Son homologue écossaise Nicola Sturgeon répondait d’abord par un gazouillis reconnaissant l’autorité du verdict de la Cour suprême. Témoignant sa déception, elle y voyait la démonstration de la fausseté du caractère volontaire de l’Union. Elle affirmait son intention de s’engager sur une autre voie démocratique que celle verrouillée par le gouvernement britannique.

Nicola Sturgeon, première ministre d’Écosse, s’adresse aux médias alors qu’elle rencontre les nouveaux députés de son parti à Westminster. Au lendemain du verdict de la Cour suprême, elle a annoncé sa volonté de tenir un référendum de facto à l’occasion des prochaines élections écossaises, en principe prévues pour 2026. (AP Photo/Kirsty Wigglesworth, File)
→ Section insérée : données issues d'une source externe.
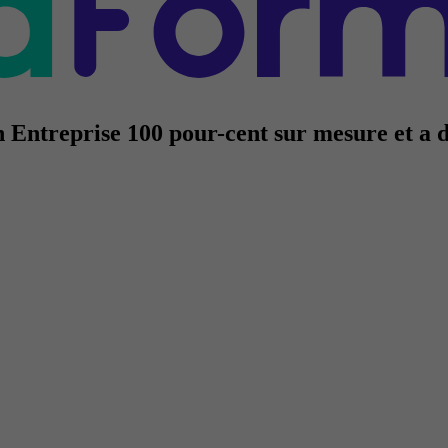
 Entreprise 100 pour-cent sur mesure et a 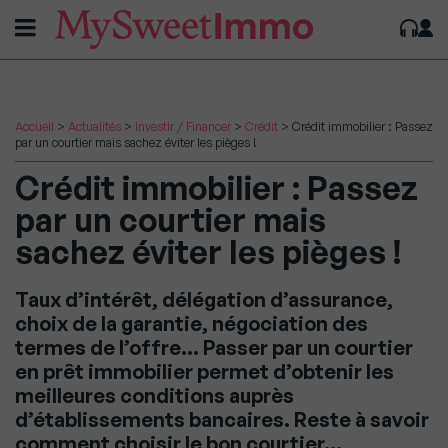
Accueil
>
Actualités
>
Investir / Financer
>
Crédit
>
Crédit immobilier : Passez
par un courtier mais sachez éviter les pièges !
Crédit immobilier : Passez
par un courtier mais
sachez éviter les pièges !
Taux d’intérêt, délégation d’assurance,
choix de la garantie, négociation des
termes de l’offre… Passer par un courtier
en prêt immobilier permet d’obtenir les
meilleures conditions auprès
d’établissements bancaires. Reste à savoir
comment choisir le bon courtier…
Puis, au terme d’un plaidoyer empreint de démocratisme et d’une critique acerbe de l’impasse proposée par Westminster, elle annonçait sa volonté de tenir un référendum de fait à l’occasion des prochaines élections écossaises, en principe prévues pour 2026. Selon l’évolution des sondages et les péripéties qui ne manqueront pas de marquer les prochains mois, l’exécutif écossais pourrait cependant décider de les convoquer plus tôt que prévu.

La voie démocratique d’un référendum — même consultatif — refusée par le gouvernement britannique n’est donc pas accessible unilatéralement au gouvernement écossais, au plan constitutionnel comme au regard des conséquences qu’il emporterait sur le plan démocratique. Il y a fort à parier qu’une élection où l’enjeu de l’indépendance serait aussi clairement identifié aurait des conséquences considérables sur la légitimité de l’ordre constitutionnel britannique, ouvrant par cette autre voie démocratique bien plus qu’un chemin de corde.